As a graduate student, I took a class on Teaching Computer Science. The debate was whether or not it was better to present a lecture from multimedia (i.e., using Powerpoint on a laptop) or from traditional handwritten notes on a board. As a student, I had had an instructor use the publishersÌ prepared slides for her lectures. The other students and I disliked the lectures; we attributed our dislike to the slides, themselves. Ironically, in the Teaching Computer Science course I found myself defending the use of pre-prepared slides. You spend less time writing the material on the board, and less time with your back to the students. The question for me was not whether or not to use multimedia in the classroom, it was how to make the multi-media presentations engaging and dynamic. I revisit that question every week when I prepare my lectures.
I have strategies that I use to make the multimedia presentation more effective (for me). The first thing I do in the classroom is to distribute the slide handouts so that the students do not need to rewrite the lecture contents into their notes. Additionally, I limit the amount of verbal content on the slides. Instead, I use visual content with a limited amount of accompanying text. Either that or I will start with an illustration and then follow it with a verbal definition so that I can accommodate both the visual and the verbal learner.
After each new concept, I include an exercise that requires students to use the new material; either in groups or individually.
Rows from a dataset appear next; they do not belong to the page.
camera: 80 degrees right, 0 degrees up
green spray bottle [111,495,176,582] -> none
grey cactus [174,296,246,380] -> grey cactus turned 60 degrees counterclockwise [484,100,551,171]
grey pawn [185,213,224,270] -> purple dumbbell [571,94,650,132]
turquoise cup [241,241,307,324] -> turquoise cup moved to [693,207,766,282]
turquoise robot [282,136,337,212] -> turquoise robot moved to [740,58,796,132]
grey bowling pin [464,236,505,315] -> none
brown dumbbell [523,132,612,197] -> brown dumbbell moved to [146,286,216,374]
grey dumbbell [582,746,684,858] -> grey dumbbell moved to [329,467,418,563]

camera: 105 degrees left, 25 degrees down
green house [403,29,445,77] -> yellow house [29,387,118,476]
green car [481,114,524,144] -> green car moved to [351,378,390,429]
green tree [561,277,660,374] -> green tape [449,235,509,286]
Thus, later topics that build on the current material will be easier for students to learn (they will have promoted the foundational material to long-term memory).
Computer Science instruction is part theory (including abstract concepts and concept definitions) and part program implementation (including computer language syntax). Theory and methods are easy to illustrate on slides, either visually or in simple English. For implementation, it is beneficial for students to see the process of program development, or to get concrete demonstrations for abstract (and, generally, hard to grasp) concepts. Thus, on my laptop, I have compilers and interpreters for all of the languages that the students learn. In class, I run demonstrations of example programs, Additionally, I have the students help me write programs (to solve a problem). The latter takes them through the complete process of program development; from problem statement to successful execution of a completed program.
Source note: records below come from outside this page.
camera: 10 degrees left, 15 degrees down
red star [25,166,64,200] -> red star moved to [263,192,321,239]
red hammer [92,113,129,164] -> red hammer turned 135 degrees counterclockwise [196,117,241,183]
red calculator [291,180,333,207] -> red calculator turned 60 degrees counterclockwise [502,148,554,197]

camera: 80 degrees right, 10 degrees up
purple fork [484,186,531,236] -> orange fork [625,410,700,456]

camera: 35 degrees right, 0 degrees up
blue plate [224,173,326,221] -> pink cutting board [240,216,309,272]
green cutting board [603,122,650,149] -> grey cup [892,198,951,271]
In conclusion, technology, multimedia, more specifically, benefits me a great deal as an instructor. It has enabled me to be organized, prepared, understandable (my handwriting is atrocious), and it has increased the amount time that I have available to spend with students. Though I do not have statistics to prove this, I also claim that technology benefits my students; they can go to directly a web page for course resources or they can refer to clear slide notes for the course concepts.